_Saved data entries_
┄┄┄┄┄┄┄┄┄┄

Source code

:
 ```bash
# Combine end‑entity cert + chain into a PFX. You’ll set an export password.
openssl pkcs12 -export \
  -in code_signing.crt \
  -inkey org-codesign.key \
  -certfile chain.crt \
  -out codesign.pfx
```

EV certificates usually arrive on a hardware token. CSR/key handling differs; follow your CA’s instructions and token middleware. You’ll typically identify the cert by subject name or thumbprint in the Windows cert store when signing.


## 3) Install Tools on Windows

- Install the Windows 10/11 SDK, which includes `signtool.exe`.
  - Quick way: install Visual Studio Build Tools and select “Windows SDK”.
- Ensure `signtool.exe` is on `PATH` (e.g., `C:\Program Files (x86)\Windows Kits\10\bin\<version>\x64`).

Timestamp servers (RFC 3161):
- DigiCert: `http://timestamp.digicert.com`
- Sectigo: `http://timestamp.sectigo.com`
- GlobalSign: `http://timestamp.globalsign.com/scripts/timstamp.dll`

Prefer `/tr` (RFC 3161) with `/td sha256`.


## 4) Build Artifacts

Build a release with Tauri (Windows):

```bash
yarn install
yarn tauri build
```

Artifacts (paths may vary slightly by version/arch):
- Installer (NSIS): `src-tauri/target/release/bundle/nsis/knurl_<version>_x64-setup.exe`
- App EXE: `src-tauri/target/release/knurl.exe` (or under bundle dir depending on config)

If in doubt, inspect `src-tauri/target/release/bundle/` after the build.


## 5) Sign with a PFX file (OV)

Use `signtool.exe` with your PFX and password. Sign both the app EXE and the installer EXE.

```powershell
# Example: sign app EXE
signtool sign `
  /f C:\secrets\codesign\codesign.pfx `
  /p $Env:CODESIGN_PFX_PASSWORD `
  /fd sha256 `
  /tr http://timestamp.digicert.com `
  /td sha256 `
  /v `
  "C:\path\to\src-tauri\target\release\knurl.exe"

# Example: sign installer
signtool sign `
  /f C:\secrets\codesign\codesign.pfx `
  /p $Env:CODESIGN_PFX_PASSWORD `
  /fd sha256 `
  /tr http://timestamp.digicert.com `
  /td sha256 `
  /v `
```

┄┄┄┄┄┄┄┄┄┄

_Task prompt_
Give the data back in full, matching it character for character.

_Solved exercise_
Source code

:
 ```bash
# Combine end‑entity cert + chain into a PFX. You’ll set an export password.
openssl pkcs12 -export \
  -in code_signing.crt \
  -inkey org-codesign.key \
  -certfile chain.crt \
  -out codesign.pfx
```

EV certificates usually arrive on a hardware token. CSR/key handling differs; follow your CA’s instructions and token middleware. You’ll typically identify the cert by subject name or thumbprint in the Windows cert store when signing.


## 3) Install Tools on Windows

- Install the Windows 10/11 SDK, which includes `signtool.exe`.
  - Quick way: install Visual Studio Build Tools and select “Windows SDK”.
- Ensure `signtool.exe` is on `PATH` (e.g., `C:\Program Files (x86)\Windows Kits\10\bin\<version>\x64`).

Timestamp servers (RFC 3161):
- DigiCert: `http://timestamp.digicert.com`
- Sectigo: `http://timestamp.sectigo.com`
- GlobalSign: `http://timestamp.globalsign.com/scripts/timstamp.dll`

Prefer `/tr` (RFC 3161) with `/td sha256`.


## 4) Build Artifacts

Build a release with Tauri (Windows):

```bash
yarn install
yarn tauri build
```

Artifacts (paths may vary slightly by version/arch):
- Installer (NSIS): `src-tauri/target/release/bundle/nsis/knurl_<version>_x64-setup.exe`
- App EXE: `src-tauri/target/release/knurl.exe` (or under bundle dir depending on config)

If in doubt, inspect `src-tauri/target/release/bundle/` after the build.


## 5) Sign with a PFX file (OV)

Use `signtool.exe` with your PFX and password. Sign both the app EXE and the installer EXE.

```powershell
# Example: sign app EXE
signtool sign `
  /f C:\secrets\codesign\codesign.pfx `
  /p $Env:CODESIGN_PFX_PASSWORD `
  /fd sha256 `
  /tr http://timestamp.digicert.com `
  /td sha256 `
  /v `
  "C:\path\to\src-tauri\target\release\knurl.exe"

# Example: sign installer
signtool sign `
  /f C:\secrets\codesign\codesign.pfx `
  /p $Env:CODESIGN_PFX_PASSWORD `
  /fd sha256 `
  /tr http://timestamp.digicert.com `
  /td sha256 `
  /v `
```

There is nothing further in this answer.